Speaking of warmth, it was a chilly night in L.A. despite the daytime heat. She was making herself a cup of tea, and maybe Alex might want one too.
The door to the main house was unlocked. The alarm was off too, because obviously it was. Despite all his lectures and concern for her safety, the man refused to protect himself adequately. Since her arrival, she’d harangued him on the topic more than once as he’d rolled those expressive eyes of his.
He wasn’t watching a baking show in the great room, and he wasn’t working out in the gym, and he wasn’t reading in the library. There was no way she was venturing into his bedroom uninvited—or at all, she corrected herself; she wasn’t venturing there at all—so he was either somewhere on the grounds or in his personal office.
When she peeked inside the half-open door to that office, she spotted him behind his big desk, in front of his computer, typing away. After knocking lightly on the doorframe, she waited for a response and didn’t get one.
“Alex?” she called.
Still no answer.
Sometimes, he hyperfocused on certain activities, to the point where he wouldn’t respond to anything but physical contact. Accordingly, she came up behind him and reached out to touch his arm, only to see—
What in the world was he writing?
Because she was almost certain she’d just inadvertently read something about Cupid and lube and harnesses and dildos the width of a woman’s forearm, which—
Oh. Oh.
Her head gave a warning throb. “Are you writing fanfic, Alex? For your own character?”
That got his attention.
“What?” It was an absent question, devoid of his usual sharpness.

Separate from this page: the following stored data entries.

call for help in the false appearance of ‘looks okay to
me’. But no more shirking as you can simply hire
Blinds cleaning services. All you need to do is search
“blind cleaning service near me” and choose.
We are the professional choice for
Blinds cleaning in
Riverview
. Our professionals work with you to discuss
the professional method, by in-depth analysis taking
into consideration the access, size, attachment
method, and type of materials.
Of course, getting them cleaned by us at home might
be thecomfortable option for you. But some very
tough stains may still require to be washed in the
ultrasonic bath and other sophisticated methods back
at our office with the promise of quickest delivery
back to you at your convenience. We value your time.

His head turned in her direction, his gaze fuzzy with interrupted concentration, and he sort of looked through her. Then his eyes focused and widened as he fully registered the situation. Immediately, he fumbled for the mouse and minimized his word processing screen.
“Oh, fuckballs.” He sighed. “How much of that did you see, Nanny Clegg?”
Letting out a breath through her nose, she pursed her lips. “Not much? Enough.”